To build a great business you need to collect great people.  But what makes people great, and thus collectable, is certainly a topic of debate. I am sure you have your own trait that you think makes you a valuable addition to an employer. You’re organized. Or energetic. Or creative. Or not easily bored.

I spend a lot of time interviewing candidates for our ad agency. And there’s one label I have heard more than all others. In fact I can’t even count how many times I’ve heard people proudly state, ‘I am a perfectionist.’ This proclamation makes me want to throw up. Because I believe that in an idea business like advertising perfection works against you.

That’s why I proudly consider myself an Imperfectionist. So what does that mean? It means I value progress in any form. I am quite comfortable dreaming up and then sharing half-baked ideas. Or writing a first draft and passing it around for a reaction. Why? Because unbaked and half-baked ideas are available faster than fully-baked. And often times a team simply needs a ‘for-instance’ to get moving in the right direction.

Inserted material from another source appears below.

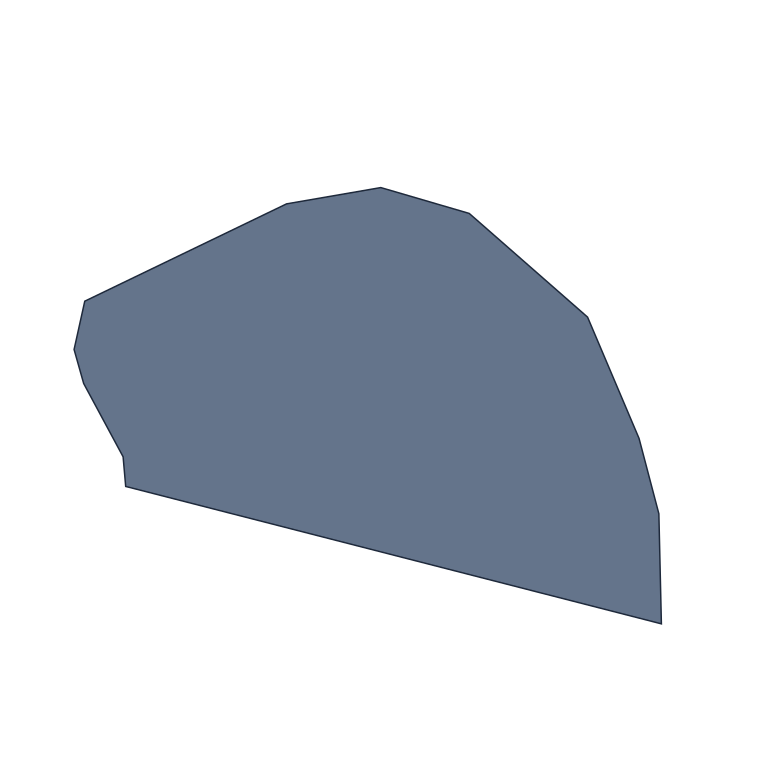 SVG path tracing the border of Muta, rotated 189°
{"feature_id": "SVN-974", "entity_name": "Muta", "entity_type": "Municipality", "adm_level": 1, "iso_a3": "SVN", "parent_name": "Slovenia", "parent_adm1": "", "projection": "natural_earth1", "projection_center": [15.136, 46.624], "detail": "fine", "context": "isolated", "style": "filled", "palette": "slate", "viewbox_px": 768, "rotation_deg": 189, "n_neighbors": 0, "source": "natural_earth", "source_scale": "10m", "svg_char_len": 337}
<svg xmlns="http://www.w3.org/2000/svg" viewBox="0 0 768 768"><g transform="rotate(189 384 384)"><path d="M198.5,202.4L623.1,242.4L630.3,271.3L680.7,337.5L695.5,369.6L692.5,419.0L508.4,546.7L417.9,577.5L326.5,565.8L193.4,481.9L123.6,370.2L92.2,298.8L72.5,190.5L198.5,202.4Z" fill="#64748b" stroke="#1e293b" stroke-width="1.5"/></g></svg>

I enjoy sharing ideas that are still in a moldable state. They enable others to help form, modify and improve the ideas before they’re finished. As an Imperfectionist I embrace the process of creating, testing, learning and improving. I love working in an environment that recognizes the great value in being aggressive.

Today, speed is king. In the agency business we need to act quickly to help our clients take advantage of short-lived opportunities and to thwart threats.  This puts a premium on quick thinking and swift action. We no longer live in an era that rewards you for sitting alone in your office making sure your ideas or your presentations are bulletproof.

Now don’t get me wrong.  Once our team has determined a direction and we move into the execution phase, every detail matters. I will question the kerning, analyze the delivery of a line, and poke at a transition until I’m absolutely convinced we have it right. There is a time and place for this type of scrutiny.  And I believe it’s at the end of the process.

So find yourself more Imperfectionists. Explore more. Fail fast. And improve faster. It is the difference between doing and dreaming. Action and inaction. Talking and walking. It may not be the perfect approach for everyone. But it works perfectly for me.